310 Right any way you read it hlh“And Isaac spake unto Abraham and said, My father, and he said, Here am I, my son, and he said, Behold the fire and the wood, but where is the lamb for a burnt offering? And Abraham said, My son, God will provide himself a lamb for a burnt offering. So they went both of them together.”

There are three different ways you can read the expression, “God will provide himself a lamb.”

And no matter which way you read it, it is still right. I like texts you cannot read wrong. You can read this word himself to be what our English teachers call an appositive. God will himself provide a lamb. That is right, isn’t it? God will do the work himself. If you read it that way, it is right.

Or you can read the word himself to be a direct object. God will provide himself to be the lamb. The Lord Jesus Christ was and is God.
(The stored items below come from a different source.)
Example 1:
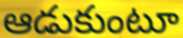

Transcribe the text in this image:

ఆడుకుంటూ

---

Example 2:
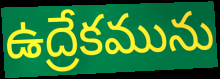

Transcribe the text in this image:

ఉద్రేకమును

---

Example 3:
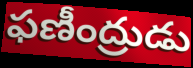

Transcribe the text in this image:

ఫణీంద్రుడు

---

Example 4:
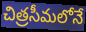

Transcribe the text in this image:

చిత్రసీమలోనే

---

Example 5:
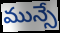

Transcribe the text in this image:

మున్సే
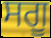
ਸਗੂ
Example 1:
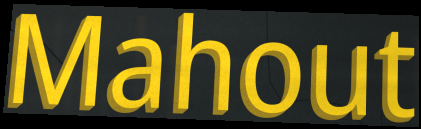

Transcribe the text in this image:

Mahout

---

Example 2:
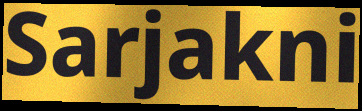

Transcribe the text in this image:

Sarjakni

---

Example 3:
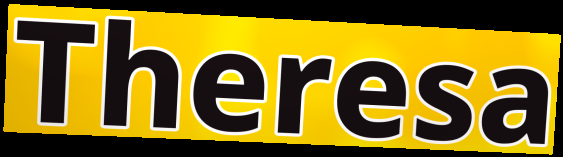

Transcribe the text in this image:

Theresa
He is as much God as the Father is God. He was God, when he went to Calvary. He always continued to be God. He continued to be what he had always been, and he took upon him what he had not previously had. He continued to be God, and he took on him a human nature. It was in his human nature that he suffered and died.

He was “put to death in the flesh, but quickened by the Spirit,” 1 Pet. 3:18. So if you read it to say that God will provide himself as a lamb, it is still right.
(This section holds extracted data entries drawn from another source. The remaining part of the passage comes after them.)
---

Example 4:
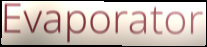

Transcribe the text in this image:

Evaporator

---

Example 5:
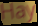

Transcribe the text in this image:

Hay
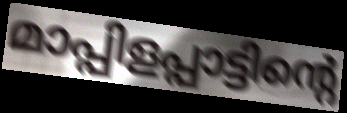
മാപ്പിളപ്പാട്ടിന്റെ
Or you can read the word himself to be an indirect object. You can read it to say that God will provide a lamb for himself. In other words, he will provide the lamb to satisfy the demands of his own righteous judgment against sin. You can read it that way, and it is right that way as well.

One thing I think people forget is that the sacrifice of the Lord Jesus Christ accomplished something with regard to God himself. It satisfied the righteousness of God in the salvation of his people.

“To declare, I say, at this time his righteousness: that he might be just, and the justifier of him which believeth in Jesus,” Rom. 3:26.

The suffering and death of Jesus was for the purpose of satisfying the righteous demands of God in the salvation of his people. Without doing any damage to the verse, you can paraphrase it to say, “God himself, will provide himself, as a lamb for himself.” I like verses you cannot read wrong.